D07 エラトステネスの篩
2からnまでの素数を調べていく有名な方法です。
小さい方から倍数を消していく,というごく単純な考え方ですが,アルゴリズムの練習として格好の題材でしょう。
このとき,nまで全部調べなくても,√n まで調べればよいことが知られています。
一般的な手順は
(1) 2からnまでの整数を書く。
(2) 2に丸をつけ、2より大きい2の倍数にバツを付ける。
(3) 以下は、まだ消されていない最小の整数に丸をつけ、その2倍以上の倍数にバツを付ける。
ですが,(3)のかわりに,
(3') 次の整数にバツが付いていなければ丸を付け、その2倍以上の倍数にバツを付ける。
とする方が多いでしょう.「まだ消されていない最小の整数」を探す方法が問題だからです。これを探すのに,つぎの数からバツがついているかどうか調べるのであれば(3')と同じです。
そこで,ひとまず(3')で進めますが,(1)〜(3')をそのとおりまじめにやるかどうか,それによってスクリプトが変わってくるでしょう。
というのは,最初から全部丸にしておいて,倍数をバツにしていっても同じだからです。さらに,(3')もまじめに判断しないで,全部やってしまうことも考えられます。

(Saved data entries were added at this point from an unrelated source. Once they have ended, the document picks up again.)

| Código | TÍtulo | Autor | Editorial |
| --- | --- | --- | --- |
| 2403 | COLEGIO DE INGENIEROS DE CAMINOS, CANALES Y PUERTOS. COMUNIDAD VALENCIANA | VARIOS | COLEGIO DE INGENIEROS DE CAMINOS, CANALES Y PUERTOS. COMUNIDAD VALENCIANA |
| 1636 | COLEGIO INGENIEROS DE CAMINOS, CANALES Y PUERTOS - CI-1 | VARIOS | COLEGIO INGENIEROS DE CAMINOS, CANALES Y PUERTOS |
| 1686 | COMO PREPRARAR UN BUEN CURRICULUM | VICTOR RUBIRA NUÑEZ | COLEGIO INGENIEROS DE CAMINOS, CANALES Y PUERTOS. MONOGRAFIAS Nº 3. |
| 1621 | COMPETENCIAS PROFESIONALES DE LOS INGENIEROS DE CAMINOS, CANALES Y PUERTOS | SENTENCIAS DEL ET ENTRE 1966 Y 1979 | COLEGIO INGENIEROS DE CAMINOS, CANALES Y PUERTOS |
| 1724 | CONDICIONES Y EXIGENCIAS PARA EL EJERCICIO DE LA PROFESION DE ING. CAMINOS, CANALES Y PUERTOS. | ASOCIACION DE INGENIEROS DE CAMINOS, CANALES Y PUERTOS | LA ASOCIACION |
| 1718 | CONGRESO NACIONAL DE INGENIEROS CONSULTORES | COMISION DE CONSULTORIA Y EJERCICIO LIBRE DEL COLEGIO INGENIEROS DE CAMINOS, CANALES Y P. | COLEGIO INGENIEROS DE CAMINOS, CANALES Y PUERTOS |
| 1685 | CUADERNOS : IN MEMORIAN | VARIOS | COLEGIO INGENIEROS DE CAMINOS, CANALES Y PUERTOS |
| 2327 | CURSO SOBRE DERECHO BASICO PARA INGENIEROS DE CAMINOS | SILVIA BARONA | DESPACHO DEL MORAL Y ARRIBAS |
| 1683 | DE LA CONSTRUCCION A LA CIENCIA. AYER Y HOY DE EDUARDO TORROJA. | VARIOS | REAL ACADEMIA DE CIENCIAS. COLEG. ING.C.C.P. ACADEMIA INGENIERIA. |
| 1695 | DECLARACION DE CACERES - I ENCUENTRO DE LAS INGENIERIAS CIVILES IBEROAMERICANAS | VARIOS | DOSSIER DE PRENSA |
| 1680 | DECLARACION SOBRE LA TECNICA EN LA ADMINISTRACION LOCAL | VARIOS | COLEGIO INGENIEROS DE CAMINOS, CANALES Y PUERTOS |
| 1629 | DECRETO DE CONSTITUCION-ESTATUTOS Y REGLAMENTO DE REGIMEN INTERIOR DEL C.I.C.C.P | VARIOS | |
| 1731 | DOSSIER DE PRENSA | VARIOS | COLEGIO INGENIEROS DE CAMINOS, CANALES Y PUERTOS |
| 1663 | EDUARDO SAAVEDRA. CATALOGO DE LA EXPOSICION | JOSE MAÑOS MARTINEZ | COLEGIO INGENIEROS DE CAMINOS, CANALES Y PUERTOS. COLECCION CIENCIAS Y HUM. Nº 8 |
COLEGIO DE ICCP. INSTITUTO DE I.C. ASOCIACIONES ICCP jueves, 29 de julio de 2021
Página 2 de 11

まずはその手抜きスクリプトです。なお,以下のスクリプトをコピーして実行するときは,各行の先頭に全角スペースが入っているのでこれを削除してください。
< その1 >
sieve(n):=(
res=apply(1..n,"〇");
res_1="×"; // 1は素数ではない
repeat(floor(sqrt(n)),s,start->2,
m=floor(n/s); // sの倍数の個数
repeat(m-1,t,start->2,
res_(s*t)="×";
);
);
res;
);
試しに20まで結果を表示してみましょう。
あとで効率を調べるために処理回数(ループした回数)を記録しておきましょう。
sieve(n):=(
counter=0; // カウンタ
res=apply(1..n,"〇");
res_1="×"; // 1は素数ではない
repeat(floor(sqrt(n)),s,start->2,
m=floor(n/s); // sの倍数の個数
repeat(m-1,t,start->2,
res_(s*t)="×";
counter=counter+1; // ここでカウント
);
);
println("処理回数="+counter); //カウンタ表示
res;
);
100までやると190回でした。
<その2>
sの倍数の個数を求めないで,repeat() の修飾子を用います。stopとstepです。
sieve(n):=(
counter=0; // カウンタ
res=apply(1..n,"〇");
res_1="×"; // 1は素数ではない
repeat(floor(sqrt(n)),s,start->2,
repeat(n,t,start->2*s,stop->n,step->s,
res_t="×";
counter=counter+1; // ここでカウント
);
);
println("処理回数="+counter); //カウンタ表示
res;
);
100までの処理回数はその1とおなじく190回でした。
<その3>
(3') 次の整数にバツが付いていなければ丸を付け、その2倍以上の倍数にバツを付ける。
をまじめにやります。ただし,丸はすでについています。
sieve(n):=(
counter=0; // カウンタ
res=apply(1..n,"〇");
res_1="×"; // 1は素数ではない
repeat(floor(sqrt(n)),s,start->2,
if(res_s!="×", // ここで判断
repeat(n,t,start->2*s,stop->n,step->s,
res_t="×";
counter=counter+1; // ここでカウント
);
);
);
println("処理回数="+counter); //カウンタ表示
res;
);
100までの処理回数は121回でした。